A School of Public Health analysis of Zika cases identified and treated by doctors participating in a global health surveillance network has underscored the importance of the role of travelers as “sentinels” of Zika virus circulation.
In a case series review published in the Annals of Internal Medicine, SPH researchers also highlighted the “critical need for high-quality, widely available, standardized diagnostic tests for Zika virus infection.”
Davidson Hamer, professor of global health and director of the travel clinic at Boston Medical Center, led the team analyzing 93 cases of Zika virus infection that were identified and tracked via GeoSentinel, a global surveillance network comprising 63 specialized travel and tropical medicine clinics in 30 countries.
No commercial diagnostic test for Zika virus existed when the Zika cases were tracked, compounding the difficulty in initially determining whether a traveler’s rash, fever, joint pain, and other nonspecific flu-like symptoms were actually caused by Zika infection.
The analysis found that travel to and from South America, Central America, and the Caribbean—places with highly publicized Zika outbreaks—was highest for the United States, but most cases identified by GeoSentinel were European travelers.
Researchers said the discrepancy may have been due to better access to testing in large European health centers and “differences in the proportion of ill travelers captured by GeoSentinel sites in Europe relative to North America.” In the US, diagnostic testing was limited to specific categories of patients such as pregnant women and patients with Guillain-Barré syndrome (GBS), an immune system disorder that can cause muscle weakness lasting for years.
Cases identified in the US could only be tested through the Centers for Disease Control and Prevention, resulting in few US patients tested and delays in their results.

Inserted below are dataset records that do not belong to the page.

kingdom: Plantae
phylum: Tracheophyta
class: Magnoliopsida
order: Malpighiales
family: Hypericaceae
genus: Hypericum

Hamer and the team also recommended that clinicians warn travelers visiting areas with ongoing Zika outbreaks of the risk for GBS and pregnancy complications, which include severe birth defects such as microcephaly and fetal death.
All the patients tracked via GeoSentinel were thought to have contracted the disease through bites from infected Aedes mosquitos. But researchers warn that recent evidence has documented alternative routes of Zika virus transmission, including sexual contact, blood transfusion, organ transplantation, laboratory exposure, and potentially breast milk, tears, and saliva.
Researchers said the non-vector methods of Zika transmission, in particular transmission through unprotected sex, “increase the potential for virus spread, and the complexity of the public health challenge to prevent infections.”